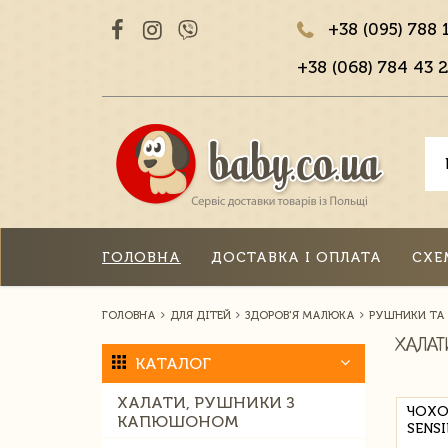
+38 (095) 788 
+38 (068) 784 43 2
ГОЛОВНА
ДОСТАВКА І ОПЛАТА
СХЕ
ГОЛОВНА
ДЛЯ ДІТЕЙ
ЗДОРОВ'Я МАЛЮКА
РУШНИКИ ТА
ХАЛАТ
КАТАЛОГ
ХАЛАТИ, РУШНИКИ З
ЧОХО
КАПЮШОНОМ
SENSI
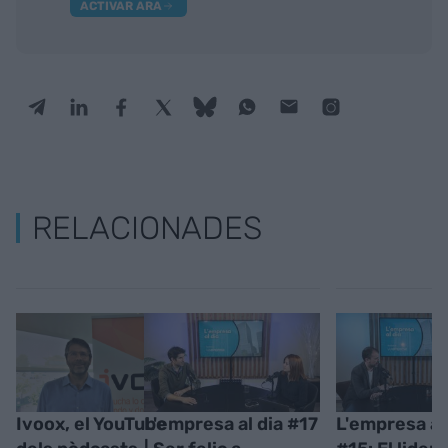
ACTIVAR ARA
RELACIONADES
Ivoox, el YouTube
L'empresa al dia #17
L'empresa al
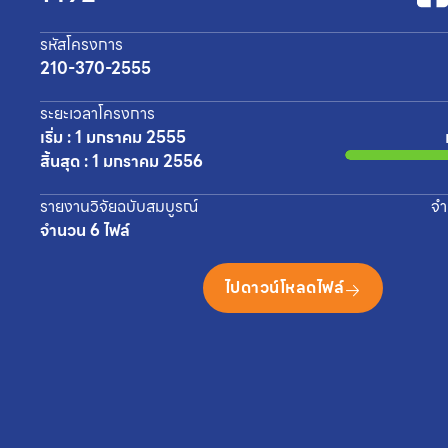
รหัสโครงการ
210-370-2555
ระยะเวลาโครงการ
เริ่ม : 1 มกราคม 2555
สิ้นสุด : 1 มกราคม 2556
รายงานวิจัยฉบับสมบูรณ์
จำ
จำนวน 6 ไฟล์
ไปดาวน์โหลดไฟล์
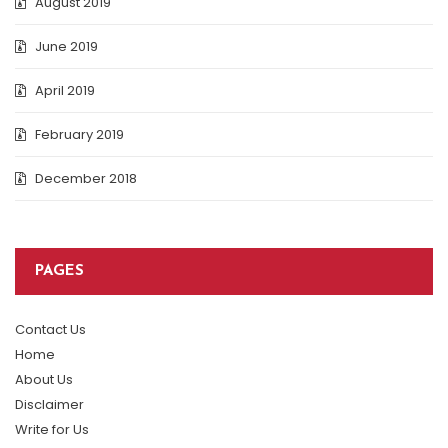
August 2019
June 2019
April 2019
February 2019
December 2018
PAGES
Contact Us
Home
About Us
Disclaimer
Write for Us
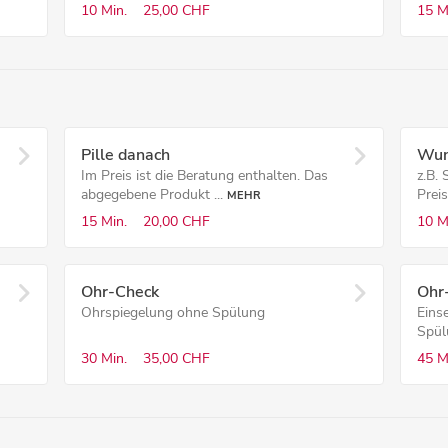
10 Min.
25,00 CHF
15 M
Pille danach
Wun
Im Preis ist die Beratung enthalten. Das
z.B.
abgegebene Produkt ...
Preis
MEHR
15 Min.
20,00 CHF
10 M
Ohr-Check
Ohr
Ohrspiegelung ohne Spülung
Einse
Spülu
30 Min.
35,00 CHF
45 M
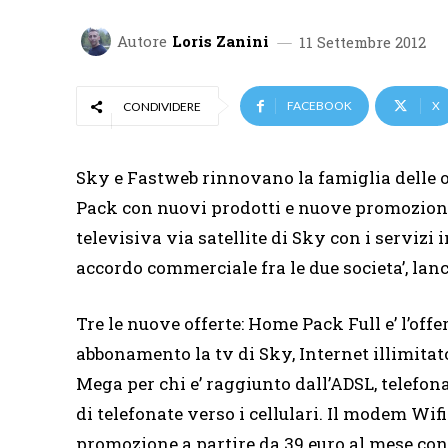
Autore
Loris Zanini
11 Settembre 2012
FACEBOOK
X
CONDIVIDERE
Sky e Fastweb rinnovano la famiglia delle 
Pack con nuovi prodotti e nuove promozioni.
televisiva via satellite di Sky con i servizi 
accordo commerciale fra le due societa’, lanci
Tre le nuove offerte: Home Pack Full e’ l’offe
abbonamento la tv di Sky, Internet illimitato
Mega per chi e’ raggiunto dall’ADSL, telefona
di telefonate verso i cellulari. Il modem Wifi e
promozione a partire da 39 euro al mese con 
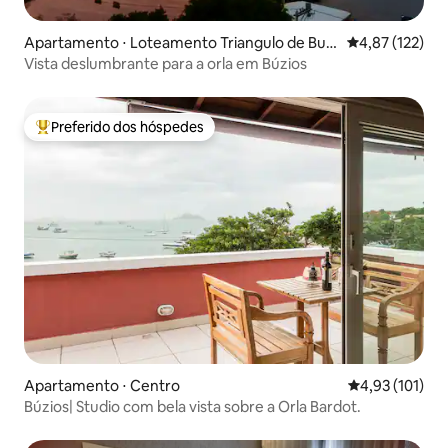
Apartamento ⋅ Loteamento Triangulo de Buzi
4,87 de uma av
4,87 (122)
os
Vista deslumbrante para a orla em Búzios
Preferido dos hóspedes
Entre os melhores preferidos dos hóspedes
Apartamento ⋅ Centro
4,93 de uma av
4,93 (101)
Búzios| Studio com bela vista sobre a Orla Bardot.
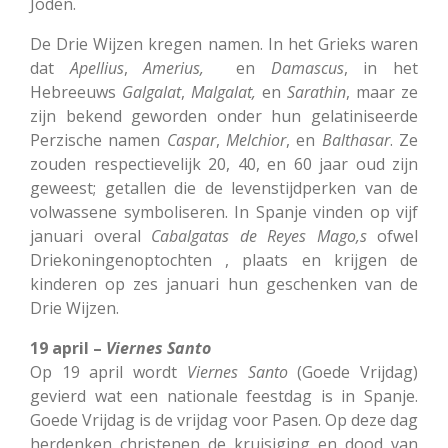
Joden.
De Drie Wijzen kregen namen. In het Grieks waren
dat
Apellius
,
Amerius,
en
Damascus
, in het
Hebreeuws
Galgalat
,
Malgalat,
en
Sarathin
, maar ze
zijn bekend geworden onder hun gelatiniseerde
Perzische namen
Caspar
,
Melchior
, en
Balthasar
. Ze
zouden respectievelijk 20, 40, en 60 jaar oud zijn
geweest; getallen die de levenstijdperken van de
volwassene symboliseren. In Spanje vinden op vijf
januari overal
Cabalgatas
de
Reyes
Mago,s
ofwel
Driekoningenoptochten , plaats en krijgen de
kinderen op zes januari hun geschenken van de
Drie Wijzen.
19 april –
Viernes Santo
Op 19 april wordt
Viernes
Santo
(Goede Vrijdag)
gevierd wat een nationale feestdag is in Spanje.
Goede Vrijdag is de vrijdag voor Pasen. Op deze dag
herdenken christenen de kruisiging en dood van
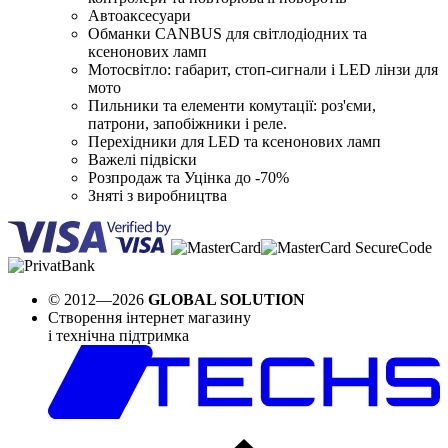
Автоаксесуари
Обманки CANBUS для світлодіодних та
ксенонових ламп
Мотосвітло: габарит, стоп-сигнали і LED лінзи для
мото
Пильники та елементи комутації: роз'єми,
патрони, запобіжники і реле.
Перехідники для LED та ксенонових ламп
Важелі підвіски
Розпродаж та Уцінка до -70%
Зняті з виробництва
© 2012—2026
GLOBAL SOLUTION
Створення інтернет магазину
і технічна підтримка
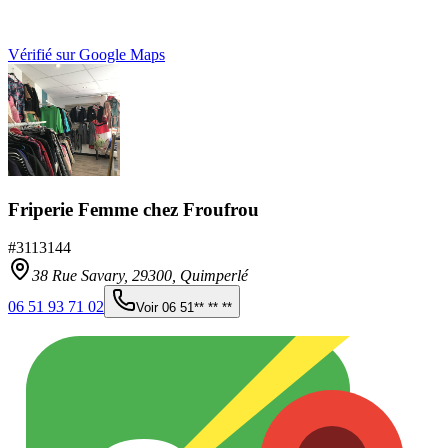
Vérifié sur Google Maps
Friperie Femme chez Froufrou
#
3113144
38 Rue Savary,
29300
,
Quimperlé
06 51 93 71 02
Voir
06 51** ** **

• • • • •

What is the number of lines in the listing above that hold "ламп"? Respond with that number and nothing else.

2